__Supplied data__:
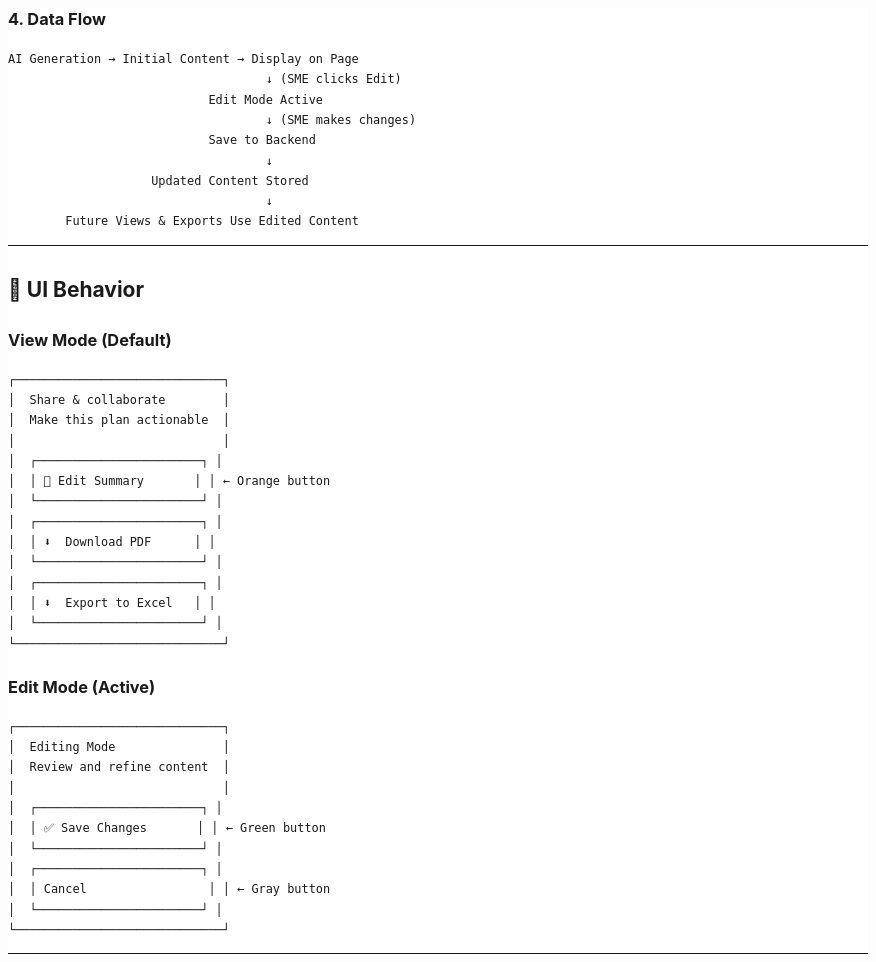 ### 4. Data Flow
```
AI Generation → Initial Content → Display on Page
                                    ↓ (SME clicks Edit)
                            Edit Mode Active
                                    ↓ (SME makes changes)
                            Save to Backend
                                    ↓
                    Updated Content Stored
                                    ↓
        Future Views & Exports Use Edited Content
```

---

## 🎨 UI Behavior

### View Mode (Default)
```
┌─────────────────────────────┐
│  Share & collaborate        │
│  Make this plan actionable  │
│                             │
│  ┌───────────────────────┐ │
│  │ 📝 Edit Summary       │ │ ← Orange button
│  └───────────────────────┘ │
│  ┌───────────────────────┐ │
│  │ ⬇️  Download PDF      │ │
│  └───────────────────────┘ │
│  ┌───────────────────────┐ │
│  │ ⬇️  Export to Excel   │ │
│  └───────────────────────┘ │
└─────────────────────────────┘
```

### Edit Mode (Active)
```
┌─────────────────────────────┐
│  Editing Mode               │
│  Review and refine content  │
│                             │
│  ┌───────────────────────┐ │
│  │ ✅ Save Changes       │ │ ← Green button
│  └───────────────────────┘ │
│  ┌───────────────────────┐ │
│  │ Cancel                 │ │ ← Gray button
│  └───────────────────────┘ │
└─────────────────────────────┘
```

---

__Your task__: Tally the lines of the listing above that include the string "Mode". Provide the total alone.

__Completed task__: 4